Fernandez has denied the allegations, but her administration has struggled to confront the growing political crisis.

The president initially suggested Nisman had killed himself, then did an about-face a few days later, saying she suspected he had been slain. Authorities now say they are investigating the possibility of suicide or homicide.

Like many Argentines, lawyer Marcelo Lopez rejected the idea that Nisman killed himself.

“I’m worried about the future of my country,” he said, holding a sign that read, “They can’t ‘suicide’ us all.”

In the lead up to the march, the main opposition parties said they planned to participate, making it a hotly contested political issue and adding to intensifying rhetoric from the government.

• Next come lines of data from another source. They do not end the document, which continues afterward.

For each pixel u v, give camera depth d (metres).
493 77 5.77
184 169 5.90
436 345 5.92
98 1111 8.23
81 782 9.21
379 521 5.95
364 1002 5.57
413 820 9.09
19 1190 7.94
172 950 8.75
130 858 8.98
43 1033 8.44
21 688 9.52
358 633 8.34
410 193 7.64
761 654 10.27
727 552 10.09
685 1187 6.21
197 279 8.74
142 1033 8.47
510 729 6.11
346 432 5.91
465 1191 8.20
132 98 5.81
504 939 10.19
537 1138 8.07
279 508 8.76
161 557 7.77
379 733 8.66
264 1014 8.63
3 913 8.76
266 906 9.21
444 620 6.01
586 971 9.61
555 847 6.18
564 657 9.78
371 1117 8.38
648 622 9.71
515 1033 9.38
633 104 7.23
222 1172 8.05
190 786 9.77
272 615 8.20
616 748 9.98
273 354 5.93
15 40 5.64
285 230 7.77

Fernandez has suggested Nisman was killed by rogue counterintelligence agents and have cast suspicions on Antonio “Jaime” Stiuso, who reportedly oversaw a vast wire-tapping operation before being removed by Fernandez in December.

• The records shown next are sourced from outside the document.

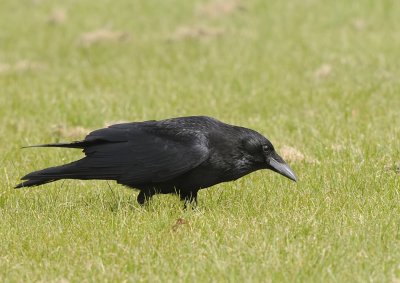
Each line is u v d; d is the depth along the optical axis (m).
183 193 11.00
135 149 10.58
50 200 11.56
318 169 12.84
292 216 10.18
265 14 31.94
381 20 29.55
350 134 15.12
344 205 10.73
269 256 8.66
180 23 31.83
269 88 20.70
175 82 22.20
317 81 21.48
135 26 31.77
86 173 10.46
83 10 35.00
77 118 17.95
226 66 24.14
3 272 8.68
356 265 8.38
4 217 10.81
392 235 9.34
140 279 8.32
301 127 16.19
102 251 9.21
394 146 14.04
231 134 10.69
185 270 8.48
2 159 14.42
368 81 20.83
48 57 27.70
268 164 10.86
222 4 33.06
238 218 10.18
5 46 29.72
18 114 18.88
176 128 10.72
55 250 9.25
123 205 11.16
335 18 30.17
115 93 21.22
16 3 36.69
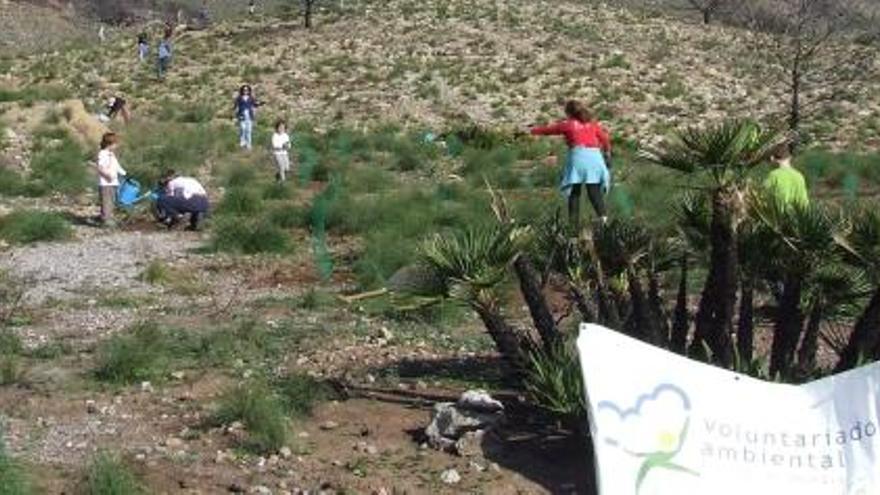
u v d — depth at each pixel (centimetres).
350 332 1083
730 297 750
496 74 4203
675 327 782
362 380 917
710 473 634
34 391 874
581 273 806
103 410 830
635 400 640
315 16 5325
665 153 745
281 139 2383
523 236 804
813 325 775
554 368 770
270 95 3988
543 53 4566
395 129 3403
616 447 631
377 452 753
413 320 1135
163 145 2858
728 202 736
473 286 794
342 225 1767
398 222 1709
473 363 973
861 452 641
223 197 2059
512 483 708
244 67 4409
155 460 732
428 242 816
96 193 2169
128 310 1189
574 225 836
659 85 4125
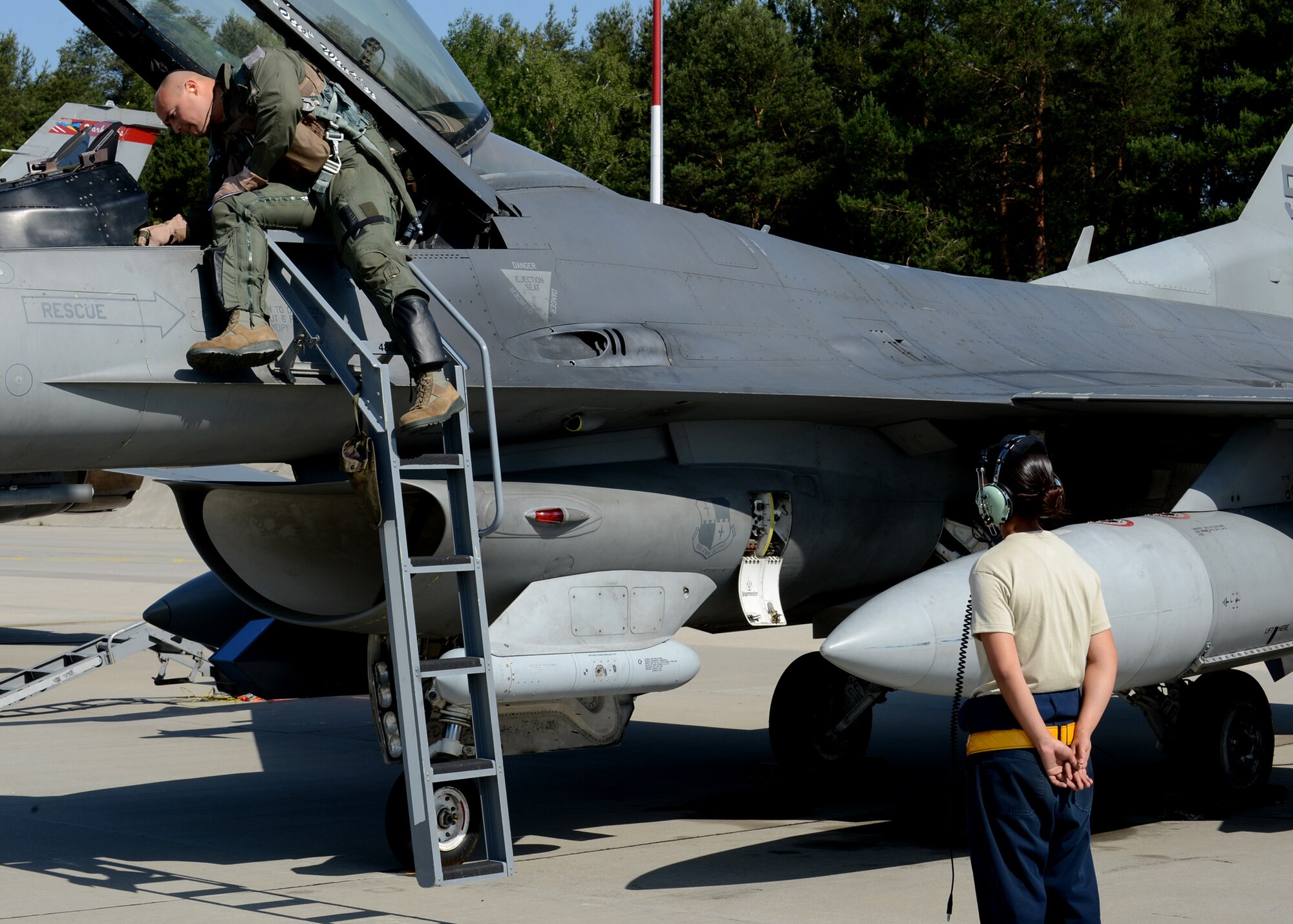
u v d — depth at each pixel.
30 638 15.46
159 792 7.38
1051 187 41.69
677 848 5.98
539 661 5.40
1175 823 6.62
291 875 5.44
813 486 6.61
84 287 4.71
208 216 5.18
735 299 6.55
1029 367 7.24
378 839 6.17
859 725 7.85
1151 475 8.03
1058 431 7.58
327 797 7.25
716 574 6.21
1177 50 41.69
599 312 5.95
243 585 6.00
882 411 6.43
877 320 7.11
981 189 41.62
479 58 55.62
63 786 7.55
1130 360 8.03
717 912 4.84
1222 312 9.73
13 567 26.16
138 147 11.89
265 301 4.90
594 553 5.67
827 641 5.25
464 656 5.01
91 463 4.99
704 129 45.44
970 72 39.44
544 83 51.94
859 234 42.72
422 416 4.74
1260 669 12.84
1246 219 10.60
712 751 8.85
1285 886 5.27
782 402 5.99
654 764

Stiuso, who had worked with Nisman on his investigation, provided testimony on Wednesday, according to a statement from the office of Viviana Fein, the lead investigator in Nisman’s death. No other details were provided.

Fernandez and other top administration officials also have suggested that the United States and Israel have meddled with Argentina, but have not provided details.

In a speech at nuclear power plant earlier Wednesday, Fernandez referred to letters that Foreign Minister Hector Timerman said he sent Tuesday to his counterparts in the United States and Israel. Timerman said the two countries should not get involved in Argentina’s affairs, but did not provide specifics.

“Some people wanted to play dumb and look the other way,” Fernandez said of the accusations. “I urge all compatriots to read every paragraph of those letters.”

Fernandez, known for populist, fiery speeches, did not elaborate. But she did cast the apparent friction as a battle of economic interests and attempts by other countries to keep Argentina down.

“In reality, they prefer an Argentina without a nuclear plan, an Argentina that does not develop scientifically, an Argentina with low salaries and cheap labor,” she said.

A U.S. Embassy spokesman declined to comment, instead referring to a State Department statement from Tuesday saying the United States had offered assistance in the Nisman investigation. A spokeswoman at the Israeli Embassy also declined to comment.